PATRIMÓNIO DOS POBRES
Entre as tragédias que me bateram à porta, nesta quinzena, devo salientar a que me trouxe um pai de família, abandonado pela mulher e com dois filhos a seu cargo: Uma, de doze anos e, outro, de oito.
Acabava de almoçar, à pressa, e preparava-me para sair, quando o Hélio me vem dizer: - Estão ali duas pessoas que desejam falar-lhe.
- Não posso. Já devia estar na fisioterapia, onde chego sempre atrasado, e o terapeuta não gosta. Diz isso mesmo às pessoas.
O rapaz vem com outra sugestão: - Se lhes dava oportunidade de uma palavrinha.
- Diz-lhes que não posso.
O senhor foi-se embora e voltou pelas seis da tarde, acompanhado da mesma senhora.
Foi esta que começou o diálogo: - Vimos ter consigo para pedir uma ajuda. A mulher deste senhor - e olhava para o homem -, saiu de casa, não se sabe dela e deixou-o cheio de dívidas. Agora, as finanças vieram para cima dele, penhoraram-lhe o ordenado e ele fica apenas com 500 euros para se governar, pagar renda de casa e alimentar-se, a ele e aos filhos. Tenho-o ajudado, mas não posso mais. Ele deve cinco meses de renda de casa e a senhoria pretende pô-lo na rua.
Nessa altura o homem começou a chorar!
Se as lágrimas de uma mulher mexem comigo, muito mais as de um homem. Figura alta, magrinha, chora irresistivelmente: - Desgraçou-me a vida! - disse, no meio de soluços. - Deixou-me empenhado em mais de cinquenta mil euros.
Perguntei e ele disse-me onde trabalha, com um ordenado a passar os 700 euros. - Fico só com quinhentos. Trezentos para a renda de casa, veja quanto resta para as despesas. Já fui à Segurança Social, mas nada. Terei que esperar que os tribunais abram das férias.
É pena que uma Sociedade permita todos os desmandos e não tenha capacidade de remediar, logo que surjam, e deixe tudo ao deus-dará, como se não fosse responsável por tanta indisciplina! Uma mãe deixar a casa, os filhos que gerou, não cometerá crime? Se é, porque não é procurada e trazida à responsabilidade?!...
Oh! mundo, cada vez mais cego e mais desumano, onde chegas?! Será isto liberdade? Encher a família de dívidas, desprezar os filhos e trair o marido? E tu, oh! mundo cada vez mais louco, bates palmas à bebedeira das paixões e lavas as mãos, como Pilatos, numa cobardia assustadora!

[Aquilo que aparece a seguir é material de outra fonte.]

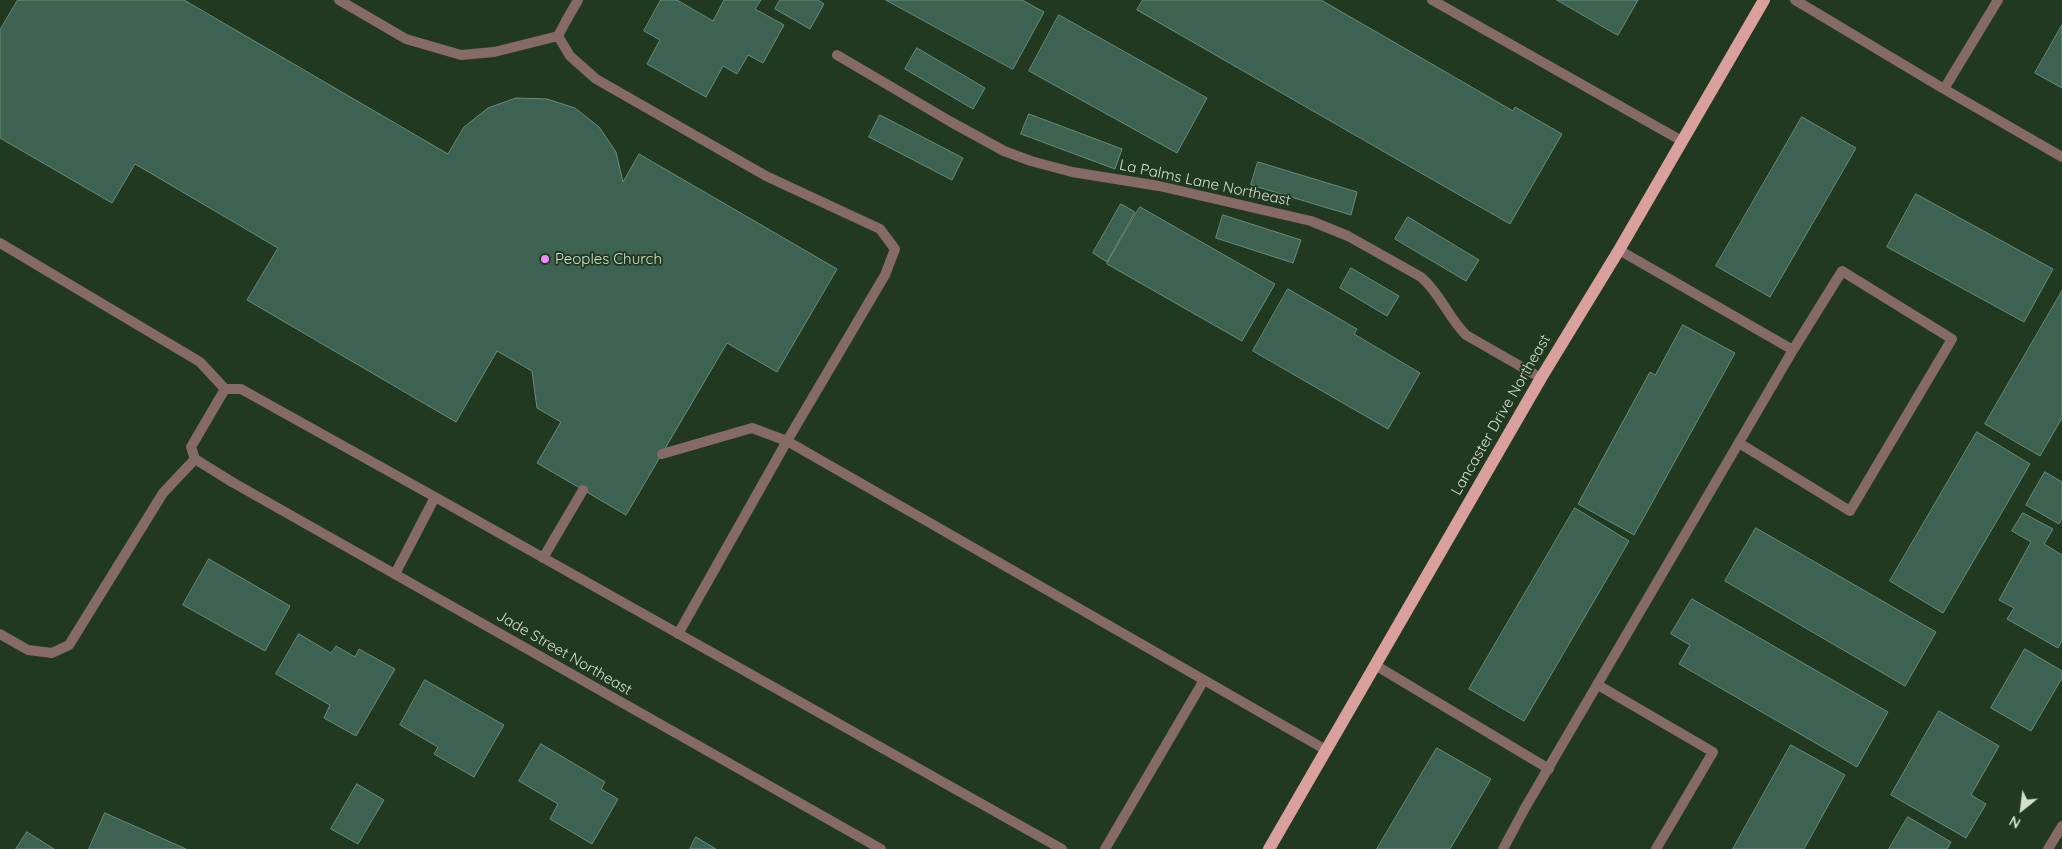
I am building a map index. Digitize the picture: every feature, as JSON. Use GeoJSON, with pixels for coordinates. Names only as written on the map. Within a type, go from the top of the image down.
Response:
{"type":"FeatureCollection","features":[{"type":"Feature","properties":{"kind":"main road","name":"Lancaster Drive Northeast"},"geometry":{"type":"LineString","coordinates":[[1269,849],[1541,378],[1619,250],[1764,0]]}},
{"type":"Feature","properties":{"kind":"street"},"geometry":{"type":"LineString","coordinates":[[339,0],[406,39],[461,55],[494,52],[558,36],[578,0]]}},
{"type":"Feature","properties":{"kind":"street"},"geometry":{"type":"LineString","coordinates":[[1432,0],[1682,141]]}},
{"type":"Feature","properties":{"kind":"street"},"geometry":{"type":"LineString","coordinates":[[1795,0],[1944,90],[2062,157]]}},
{"type":"Feature","properties":{"kind":"street"},"geometry":{"type":"LineString","coordinates":[[1944,90],[1998,0]]}},
{"type":"Feature","properties":{"kind":"street"},"geometry":{"type":"LineString","coordinates":[[558,36],[570,56],[596,79],[766,176],[880,229],[895,250],[885,275],[787,441],[678,634]]}},
{"type":"Feature","properties":{"kind":"street","name":"La Palms Lane Northeast"},"geometry":{"type":"LineString","coordinates":[[837,55],[951,122],[1004,151],[1031,162],[1072,172],[1158,186],[1311,221],[1348,236],[1421,277],[1430,284],[1457,326],[1466,335],[1541,378]]}},
{"type":"Feature","properties":{"kind":"street"},"geometry":{"type":"LineString","coordinates":[[0,243],[200,362],[225,389],[241,389],[1062,849]]}},
{"type":"Feature","properties":{"kind":"street"},"geometry":{"type":"LineString","coordinates":[[1619,250],[1793,350]]}},
{"type":"Feature","properties":{"kind":"street"},"geometry":{"type":"LineString","coordinates":[[1502,849],[1793,350],[1842,271],[1952,339],[1850,511],[1739,443]]}},
{"type":"Feature","properties":{"kind":"street"},"geometry":{"type":"LineString","coordinates":[[0,634],[28,650],[52,653],[69,645],[163,493],[195,459],[192,447],[196,437],[225,389]]}},
{"type":"Feature","properties":{"kind":"street"},"geometry":{"type":"LineString","coordinates":[[662,454],[752,428],[787,441],[1326,750]]}},
{"type":"Feature","properties":{"kind":"street","name":"Jade Street Northeast"},"geometry":{"type":"LineString","coordinates":[[195,459],[232,482],[881,849]]}},
{"type":"Feature","properties":{"kind":"street"},"geometry":{"type":"LineString","coordinates":[[543,558],[583,490]]}},
{"type":"Feature","properties":{"kind":"street"},"geometry":{"type":"LineString","coordinates":[[395,574],[435,497]]}},
{"type":"Feature","properties":{"kind":"street"},"geometry":{"type":"LineString","coordinates":[[1375,666],[1549,769]]}},
{"type":"Feature","properties":{"kind":"street"},"geometry":{"type":"LineString","coordinates":[[1105,849],[1204,680]]}},
{"type":"Feature","properties":{"kind":"street"},"geometry":{"type":"LineString","coordinates":[[1598,685],[1713,752],[1656,849]]}},
{"type":"Feature","properties":{"kind":"street"},"geometry":{"type":"LineString","coordinates":[[2048,849],[2062,826]]}},
{"type":"Feature","properties":{"kind":"building","name":"Peoples Church"},"geometry":{"type":"Polygon","coordinates":[[[18,0],[184,0],[448,154],[464,127],[488,108],[516,98],[547,99],[575,108],[599,127],[616,152],[623,182],[639,154],[837,269],[777,372],[727,343],[626,515],[537,463],[561,422],[537,408],[532,371],[497,351],[456,422],[247,300],[278,248],[135,164],[112,203],[0,138],[0,30],[18,0]]]}},
{"type":"Feature","properties":{"kind":"building"},"geometry":{"type":"Polygon","coordinates":[[[661,0],[677,0],[713,21],[724,0],[761,0],[755,9],[784,25],[763,63],[748,55],[737,74],[723,66],[706,97],[647,64],[660,40],[644,31],[661,0]]]}},
{"type":"Feature","properties":{"kind":"building"},"geometry":{"type":"Polygon","coordinates":[[[780,0],[818,0],[824,4],[810,29],[775,9],[780,0]]]}},
{"type":"Feature","properties":{"kind":"building"},"geometry":{"type":"Polygon","coordinates":[[[886,0],[1022,0],[1044,12],[1013,69],[886,0]]]}},
{"type":"Feature","properties":{"kind":"building"},"geometry":{"type":"Polygon","coordinates":[[[1143,0],[1321,0],[1513,111],[1515,107],[1562,134],[1510,224],[1137,10],[1143,0]]]}},
{"type":"Feature","properties":{"kind":"building"},"geometry":{"type":"Polygon","coordinates":[[[1557,0],[1638,0],[1618,35],[1557,0]]]}},
{"type":"Feature","properties":{"kind":"building"},"geometry":{"type":"Polygon","coordinates":[[[1059,15],[1207,98],[1177,153],[1029,71],[1059,15]]]}},
{"type":"Feature","properties":{"kind":"building"},"geometry":{"type":"Polygon","coordinates":[[[2062,25],[2062,88],[2035,73],[2062,25]]]}},
{"type":"Feature","properties":{"kind":"building"},"geometry":{"type":"Polygon","coordinates":[[[917,48],[985,88],[973,109],[905,69],[917,48]]]}},
{"type":"Feature","properties":{"kind":"building"},"geometry":{"type":"Polygon","coordinates":[[[1029,114],[1122,149],[1115,169],[1021,134],[1029,114]]]}},
{"type":"Feature","properties":{"kind":"building"},"geometry":{"type":"Polygon","coordinates":[[[880,115],[963,158],[952,180],[869,137],[880,115]]]}},
{"type":"Feature","properties":{"kind":"building"},"geometry":{"type":"Polygon","coordinates":[[[1802,117],[1856,148],[1770,297],[1716,266],[1802,117]]]}},
{"type":"Feature","properties":{"kind":"building"},"geometry":{"type":"Polygon","coordinates":[[[1258,162],[1357,192],[1351,215],[1251,185],[1258,162]]]}},
{"type":"Feature","properties":{"kind":"building"},"geometry":{"type":"Polygon","coordinates":[[[1916,194],[2053,269],[2024,322],[1887,247],[1916,194]]]}},
{"type":"Feature","properties":{"kind":"building"},"geometry":{"type":"Polygon","coordinates":[[[1121,204],[1135,212],[1107,262],[1093,253],[1121,204]]]}},
{"type":"Feature","properties":{"kind":"building"},"geometry":{"type":"Polygon","coordinates":[[[1140,207],[1275,284],[1242,341],[1107,264],[1140,207]]]}},
{"type":"Feature","properties":{"kind":"building"},"geometry":{"type":"Polygon","coordinates":[[[1223,215],[1301,240],[1293,263],[1216,238],[1223,215]]]}},
{"type":"Feature","properties":{"kind":"building"},"geometry":{"type":"Polygon","coordinates":[[[1408,217],[1479,260],[1466,281],[1395,239],[1408,217]]]}},
{"type":"Feature","properties":{"kind":"building"},"geometry":{"type":"Polygon","coordinates":[[[1351,268],[1399,296],[1387,316],[1340,288],[1351,268]]]}},
{"type":"Feature","properties":{"kind":"building"},"geometry":{"type":"Polygon","coordinates":[[[1288,289],[1357,329],[1354,334],[1420,373],[1388,429],[1253,351],[1288,289]]]}},
{"type":"Feature","properties":{"kind":"building"},"geometry":{"type":"Polygon","coordinates":[[[2062,291],[2062,418],[2040,456],[1985,424],[2062,291]]]}},
{"type":"Feature","properties":{"kind":"building"},"geometry":{"type":"Polygon","coordinates":[[[1683,325],[1735,353],[1634,535],[1578,504],[1650,372],[1655,375],[1683,325]]]}},
{"type":"Feature","properties":{"kind":"building"},"geometry":{"type":"Polygon","coordinates":[[[1977,432],[2030,464],[1943,613],[1890,581],[1977,432]]]}},
{"type":"Feature","properties":{"kind":"building"},"geometry":{"type":"Polygon","coordinates":[[[2045,472],[2062,482],[2062,518],[2059,524],[2026,505],[2045,472]]]}},
{"type":"Feature","properties":{"kind":"building"},"geometry":{"type":"Polygon","coordinates":[[[1575,508],[1629,541],[1524,721],[1469,689],[1575,508]]]}},
{"type":"Feature","properties":{"kind":"building"},"geometry":{"type":"Polygon","coordinates":[[[2023,513],[2053,529],[2044,544],[2062,555],[2062,641],[2058,648],[2007,619],[2014,608],[1999,600],[2031,542],[2012,531],[2023,513]]]}},
{"type":"Feature","properties":{"kind":"building"},"geometry":{"type":"Polygon","coordinates":[[[1756,528],[1936,632],[1905,686],[1725,581],[1756,528]]]}},
{"type":"Feature","properties":{"kind":"building"},"geometry":{"type":"Polygon","coordinates":[[[209,559],[290,606],[265,651],[183,605],[209,559]]]}},
{"type":"Feature","properties":{"kind":"building"},"geometry":{"type":"Polygon","coordinates":[[[1692,599],[1888,712],[1857,767],[1679,664],[1690,645],[1671,634],[1692,599]]]}},
{"type":"Feature","properties":{"kind":"building"},"geometry":{"type":"Polygon","coordinates":[[[299,634],[331,653],[336,646],[355,657],[359,649],[395,669],[356,736],[324,718],[330,705],[276,674],[299,634]]]}},
{"type":"Feature","properties":{"kind":"building"},"geometry":{"type":"Polygon","coordinates":[[[2025,649],[2062,671],[2062,678],[2031,731],[1991,708],[2025,649]]]}},
{"type":"Feature","properties":{"kind":"building"},"geometry":{"type":"Polygon","coordinates":[[[425,680],[504,725],[474,777],[434,754],[438,747],[400,725],[425,680]]]}},
{"type":"Feature","properties":{"kind":"building"},"geometry":{"type":"Polygon","coordinates":[[[1939,711],[1999,746],[1971,795],[1986,804],[1966,838],[1891,795],[1939,711]]]}},
{"type":"Feature","properties":{"kind":"building"},"geometry":{"type":"Polygon","coordinates":[[[541,744],[605,782],[601,789],[618,799],[592,844],[550,819],[558,804],[519,781],[541,744]]]}},
{"type":"Feature","properties":{"kind":"building"},"geometry":{"type":"Polygon","coordinates":[[[1791,745],[1845,775],[1804,849],[1733,849],[1791,745]]]}},
{"type":"Feature","properties":{"kind":"building"},"geometry":{"type":"Polygon","coordinates":[[[1437,748],[1491,779],[1450,849],[1377,849],[1437,748]]]}},
{"type":"Feature","properties":{"kind":"building"},"geometry":{"type":"Polygon","coordinates":[[[357,784],[384,800],[358,844],[331,829],[357,784]]]}},
{"type":"Feature","properties":{"kind":"building"},"geometry":{"type":"Polygon","coordinates":[[[105,813],[186,849],[89,849],[105,813]]]}},
{"type":"Feature","properties":{"kind":"building"},"geometry":{"type":"Polygon","coordinates":[[[1908,817],[1951,842],[1947,849],[1889,849],[1908,817]]]}},
{"type":"Feature","properties":{"kind":"building"},"geometry":{"type":"Polygon","coordinates":[[[27,832],[54,849],[16,849],[27,832]]]}},
{"type":"Feature","properties":{"kind":"building"},"geometry":{"type":"Polygon","coordinates":[[[696,837],[716,849],[690,849],[696,837]]]}},
{"type":"Feature","properties":{"kind":"place","name":"Peoples Church"},"geometry":{"type":"Point","coordinates":[545,259]}}]}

Imitas tudo que é mal nas outras nações, mas não reparas no modo como elas resolvem os problemas. Enches os escaparates com revistas destes exemplos de gente grande e não olhas para os resultados consequentes da ignorante, estulta miséria com espírito de rico, que deseja imitar os famosos, vazios de valores.
Esta é, também, uma questão política e aqueles que nos governam devem sentir o dever de prevenir situações semelhantes.
Não é só legislar, para atrair clientela, à custa de pisar os valores do Homem!
Há muito que eu peço uma pessoa séria em cada centro da Segurança Social, que tenha capacidade financeira para acudir, na hora, a casos destes.
Os dias passam e as horas também! Surge a falta de higiene, da luz e do gás, os meses passam, com o dia 8 à porta, as rendas a acumularem-se e o sofrimento de quem deve.
Enquanto o senhor Ministro da Segurança Social não me ouve, vamos clamando, gemendo e chorando à espera que alguém tenha ouvidos para ouvir, como é o seu dever.
Se o dinheiro sai para um problema familiar, esse investimento facilmente se documenta com o nome da pessoa, a sua morada, B. I. e nº de contribuinte!
Tudo fácil!... Falta apenas vontade de quem não passa por estas dores.
A Obra da Rua faz o seu papel: remedeia à custa da Caridade cristã e denuncia como é o seu dever.